"Einmal um die ganze Welt und die Taschen voller Geld, dass man keine Liebe und kein Glück versäumt …" So klang das mal bei Karel Gott. Oder: "Wenn ich einmal reich wär", singt der Milchmann Tevje im Musical Anatevka. Was könnte man dann alles machen! Ein Haus würde Tevje bauen, mitten in der Stadt. Und alle wären voll Staunen und Anerkennung. Schmuck würde er seiner Frau kaufen und jede Menge Federvieh für seinen Hof. Und in der Version der Prinzen aus den neunziger Jahren: "Ich wär' so gerne Millionär / Dann wär mein Konto niemals leer."
Woher kommt dieser Traum vom Reichtum? Wahrscheinlich steckt dahinter der Traum von unendlichen Möglichkeiten. Je größer das Vermögen, desto mehr kann ich verwirklichen. Die großen Religionen, auch das Christentum, sind gegenüber diesen Träumen skeptisch. Offensichtlich wissen die Überlieferungen der Religionen, dass es nicht so einfach ist mit dem Reichtum und seinen scheinbar unendlichen Möglichkeiten.
Es gibt eine Geschichte in der Bibel, die mich beeindruckt, weil sie den Reichtum so klar und überzeugend relativiert. Jesus erzählt sie, als ihn jemand in einen Erbstreit verwickeln will. Die Geschichte geht so:
"Auf den Feldern eines reichen Mannes stand eine gute Ernte. Da überlegte er bei sich selbst: Was soll ich tun?
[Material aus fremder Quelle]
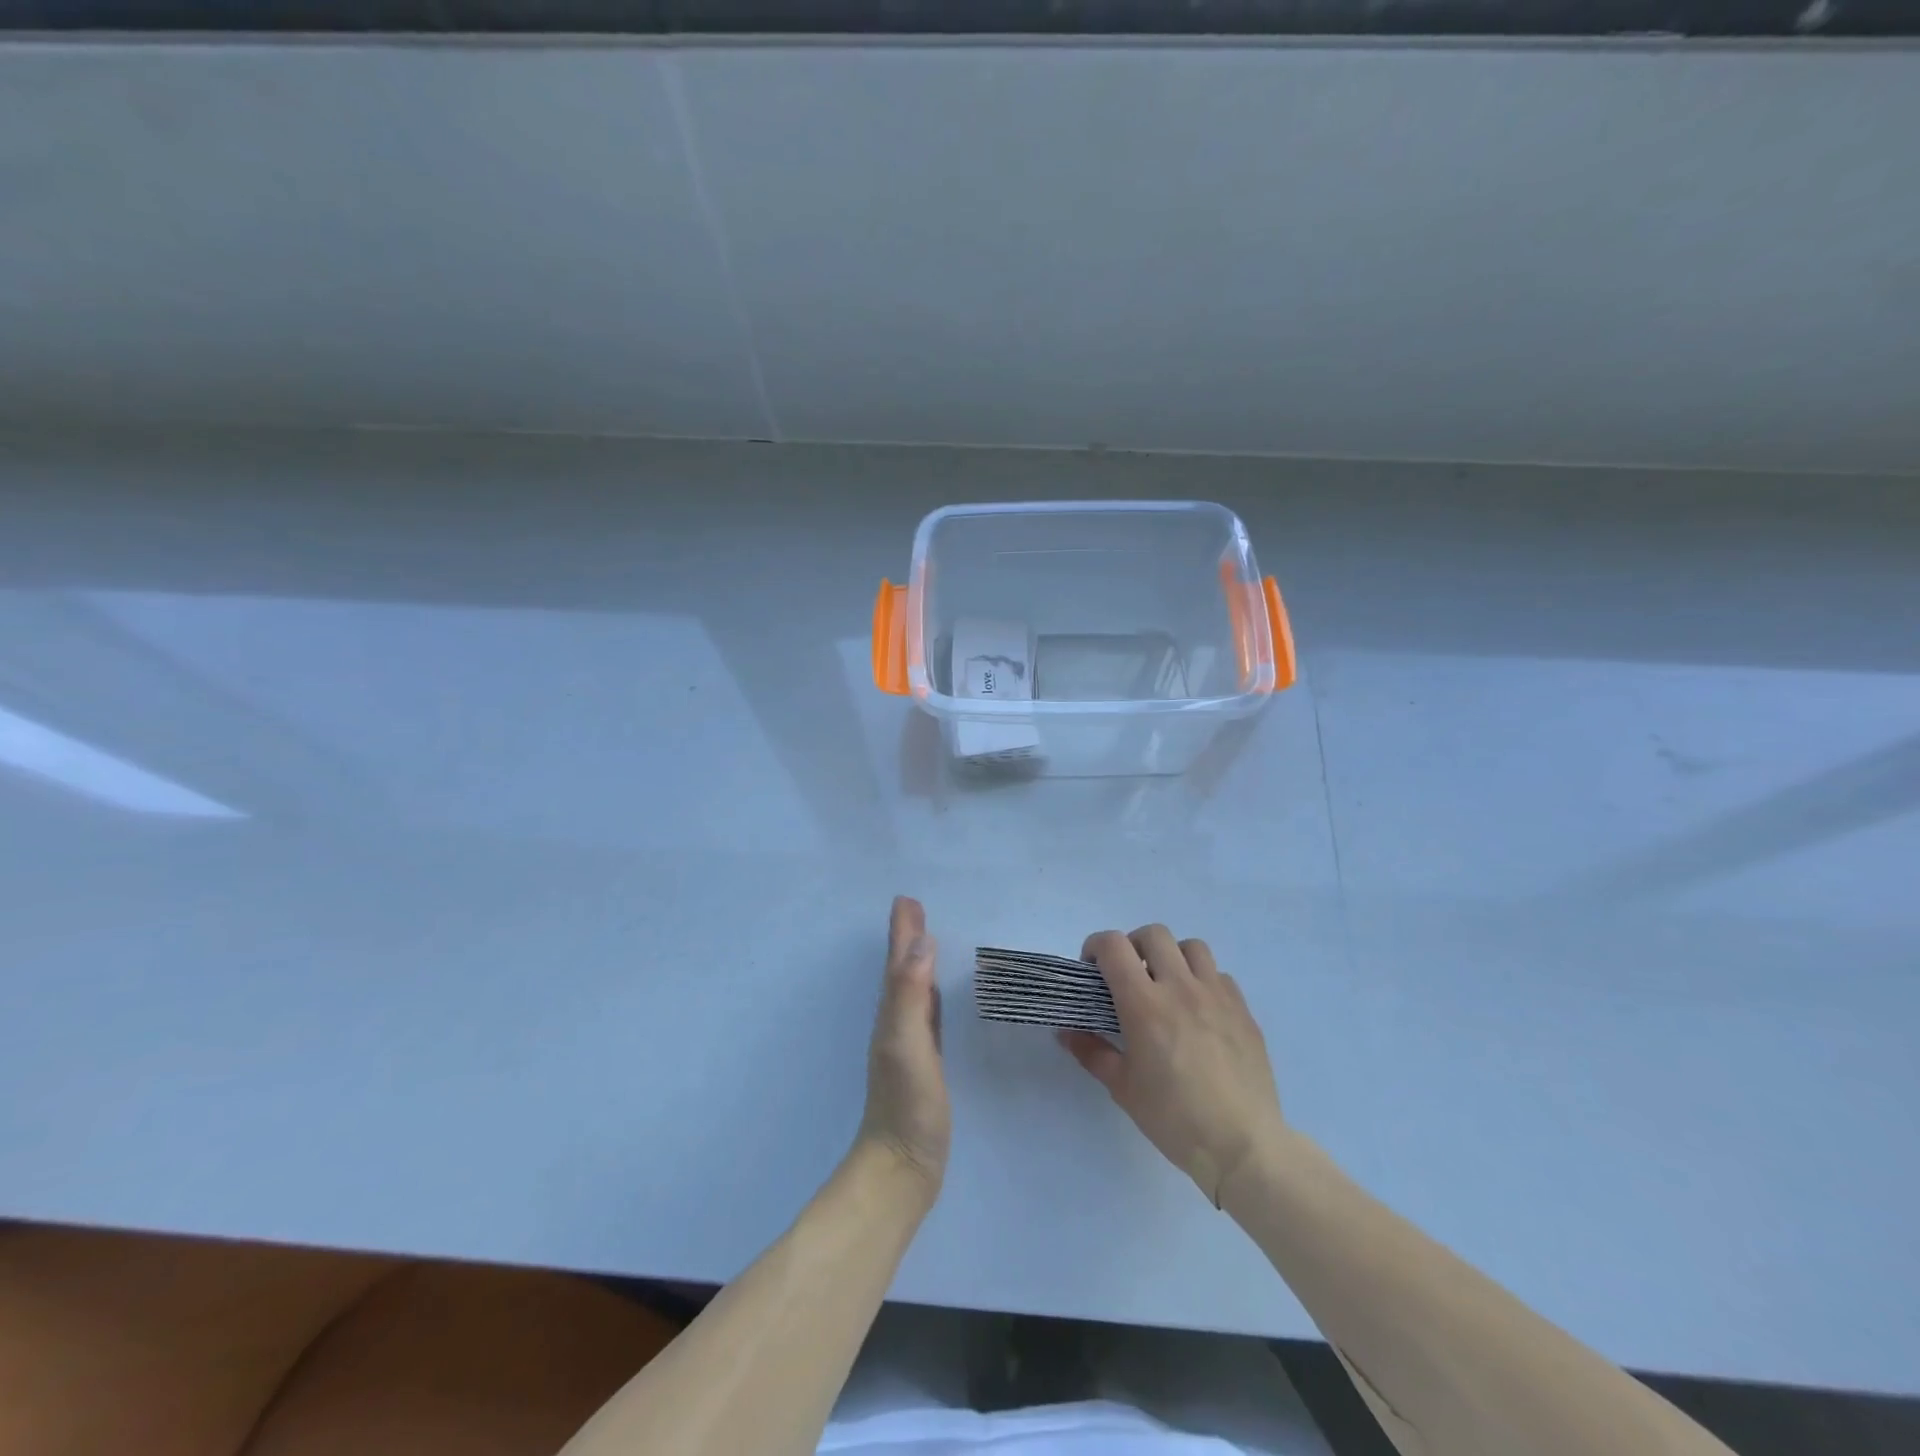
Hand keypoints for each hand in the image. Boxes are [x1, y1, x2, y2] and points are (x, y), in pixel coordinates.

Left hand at [856, 896, 950, 1199]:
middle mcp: (897, 1023)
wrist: (902, 1169)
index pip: (899, 963)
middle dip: (909, 939)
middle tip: (916, 908)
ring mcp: (911, 1044)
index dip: (902, 932)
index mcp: (892, 1014)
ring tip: (927, 938)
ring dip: (918, 961)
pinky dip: (931, 994)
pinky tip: (938, 995)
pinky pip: (928, 1014)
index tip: (907, 899)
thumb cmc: (906, 1105)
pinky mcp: (926, 1063)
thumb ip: (910, 993)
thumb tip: (921, 940)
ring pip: (914, 990)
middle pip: (903, 970)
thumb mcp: (907, 1043)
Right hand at [1060, 926, 1285, 1205]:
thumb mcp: (1122, 1088)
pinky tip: (1199, 1011)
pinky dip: (1203, 981)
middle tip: (1129, 976)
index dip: (1096, 946)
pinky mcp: (1243, 1010)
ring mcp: (1217, 996)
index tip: (1093, 969)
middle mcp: (1181, 988)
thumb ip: (1092, 1052)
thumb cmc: (1174, 1119)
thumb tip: (1066, 1032)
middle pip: (1154, 935)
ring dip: (1172, 957)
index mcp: (1145, 1004)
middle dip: (1133, 946)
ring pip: (1192, 947)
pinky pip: (1220, 976)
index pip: (1114, 946)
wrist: (1243, 1146)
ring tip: (1167, 986)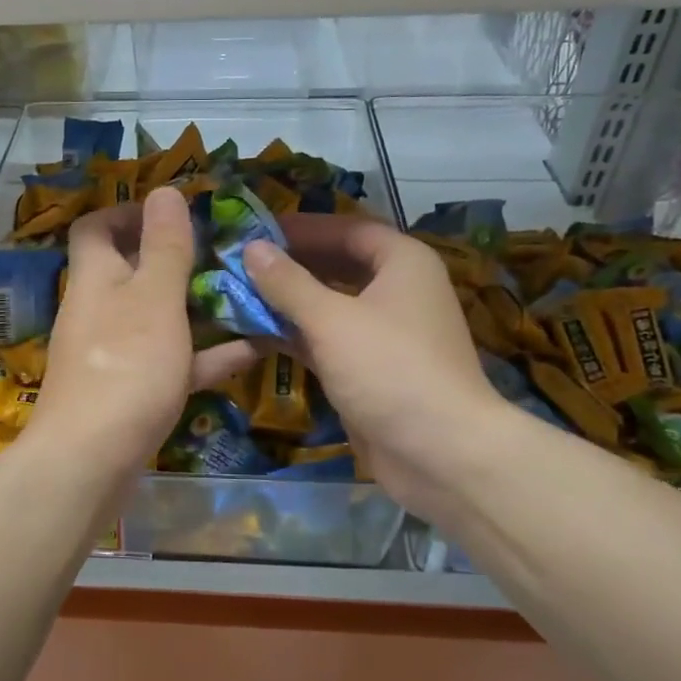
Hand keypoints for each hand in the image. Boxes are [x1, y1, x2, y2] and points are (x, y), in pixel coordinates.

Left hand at [26, 187, 254, 477]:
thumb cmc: (126, 367)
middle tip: (226, 254)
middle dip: (178, 259)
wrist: (91, 462)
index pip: (96, 226)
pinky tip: (254, 350)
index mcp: (96, 277)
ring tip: (247, 295)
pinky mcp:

Ich habe keinen Platz, wo ich meine Ernte unterbringen könnte. Schließlich sagte er: 'So will ich es machen: Ich werde meine Scheunen abreißen und größere bauen; dort werde ich mein ganzes Getreide und meine Vorräte unterbringen. Dann werde ich zu meiner Seele sagen: Nun hast du einen großen Vorrat, der für viele Jahre reicht. Ruh dich aus, iss und trink und freu dich des Lebens!' Da sprach Gott zu ihm: 'Du Narr! Noch in dieser Nacht wird man dein Leben von dir zurückfordern. Wem wird dann das gehören, was du angehäuft hast?' So geht es einem, der nur für sich selbst Schätze sammelt, aber bei Gott nicht reich ist."
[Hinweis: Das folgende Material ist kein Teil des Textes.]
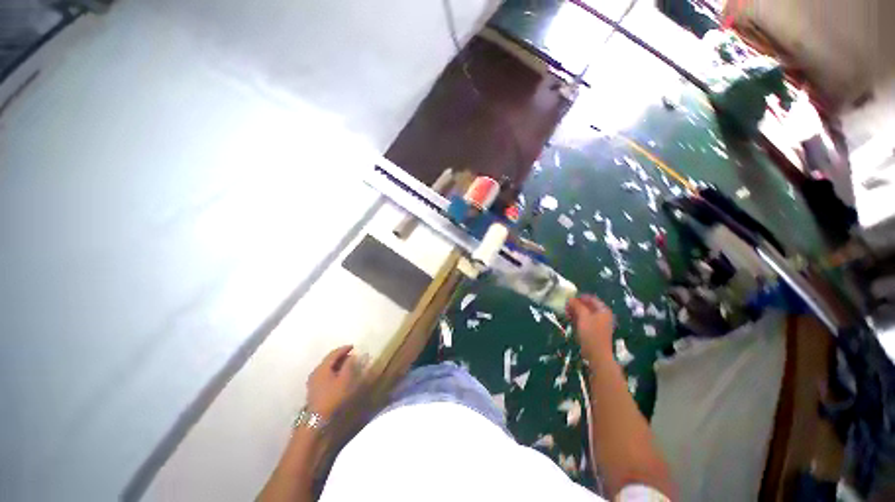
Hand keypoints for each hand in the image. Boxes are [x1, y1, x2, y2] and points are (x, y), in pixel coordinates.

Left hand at [307, 345, 361, 419]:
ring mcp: (313, 381)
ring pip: (326, 367)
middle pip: (329, 359)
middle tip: (351, 354)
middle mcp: (316, 371)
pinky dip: (333, 370)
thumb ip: (349, 366)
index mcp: (322, 367)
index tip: (353, 346)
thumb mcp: (345, 380)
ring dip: (337, 364)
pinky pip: (325, 374)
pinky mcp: (314, 388)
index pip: (334, 353)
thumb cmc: (333, 397)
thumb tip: (352, 356)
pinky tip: (339, 374)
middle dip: (340, 356)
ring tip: (347, 364)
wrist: (317, 419)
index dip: (344, 349)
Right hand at [567, 295, 614, 362]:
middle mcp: (602, 315)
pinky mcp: (593, 331)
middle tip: (565, 306)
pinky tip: (570, 320)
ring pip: (585, 314)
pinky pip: (584, 321)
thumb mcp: (583, 316)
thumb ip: (577, 305)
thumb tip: (570, 298)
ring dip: (575, 312)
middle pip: (588, 306)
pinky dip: (577, 319)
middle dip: (576, 305)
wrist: (596, 354)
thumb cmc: (591, 333)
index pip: (591, 298)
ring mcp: (598, 324)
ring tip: (566, 313)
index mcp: (603, 310)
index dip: (580, 297)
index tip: (568, 298)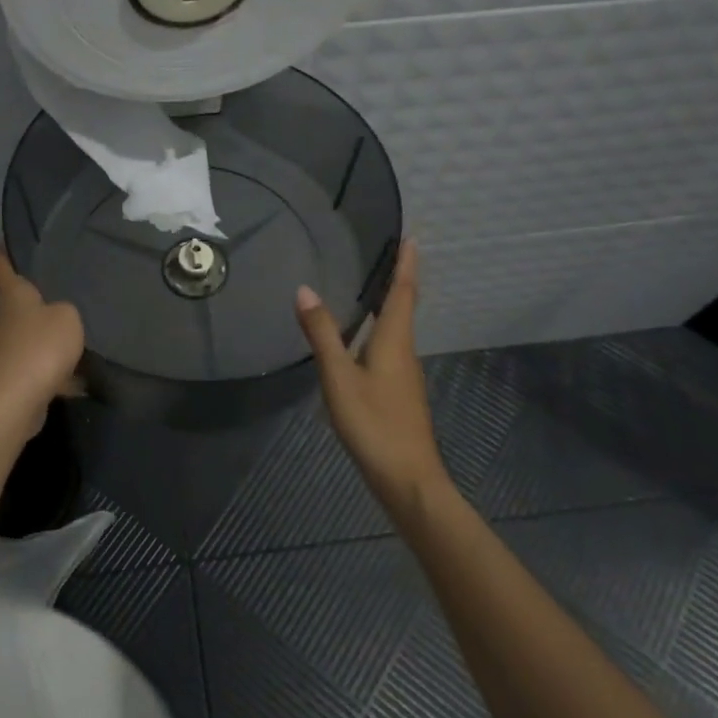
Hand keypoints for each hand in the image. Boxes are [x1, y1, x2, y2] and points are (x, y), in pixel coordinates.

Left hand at [0, 248, 85, 431]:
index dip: (4, 252)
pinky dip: (56, 371)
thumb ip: (69, 310)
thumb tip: (61, 315)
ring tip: (79, 333)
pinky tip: (81, 377)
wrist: (14, 403)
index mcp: (13, 295)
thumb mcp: (68, 317)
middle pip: (19, 303)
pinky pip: (39, 367)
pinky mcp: (12, 378)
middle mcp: (3, 319)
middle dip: (39, 298)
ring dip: (49, 337)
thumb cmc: (39, 347)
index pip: (2, 265)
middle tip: (66, 289)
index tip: (7, 241)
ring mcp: (5, 350)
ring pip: (30, 336)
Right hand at [295, 240, 446, 514]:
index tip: (411, 237)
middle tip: (388, 253)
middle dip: (398, 279)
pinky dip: (379, 328)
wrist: (408, 480)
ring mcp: (403, 374)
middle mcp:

Mit dem Reichtum kommen weder Glück noch Sorglosigkeit. Soviel steht fest. Mit dem Reichtum kommt vielleicht mehr Handlungsspielraum. Vorübergehend. "Das Leben eines Menschen besteht nicht darin, dass einer im Überfluss seines Besitzes lebt", so bringt es Jesus auf den Punkt. Alle Möglichkeiten, alles was durch Reichtum erreichbar ist, endet dort, wo das Leben endet.
Bei Gott reich sein – das ist nach diesem Gleichnis die eigentliche Aufgabe im Leben. Die Schätze zu sammeln, die – im biblischen Bild – weder von Rost noch von Motten zerfressen werden.
"Mit Geld", so sagt es der frischgebackene Dortmunder Lotto-Millionär Chico in einem Interview, "mit Geld kann ich keine Liebe kaufen. Mit Geld kann ich diese wunderschöne Uhr hier kaufen, aber keine Zeit. Ich kann mir Versicherungen kaufen, aber keine Sicherheit. Ich kann mir leckeres Essen kaufen, aber keinen Appetit. Ich kann mir ein wunderschönes Bett kaufen, aber keinen Schlaf." [1]
Vielleicht ist das eine sehr zeitgemäße Übersetzung dessen, was Jesus sagen will: Liebe, Zeit, Sicherheit, Appetit und Schlaf – das und vieles mehr kann man auf der Reise des Lebens einsammeln; ohne die Taschen voller Geld zu haben.
Was für ein Reichtum!
[1](Süddeutsche Zeitung, 19. Mai 2023, S. 19).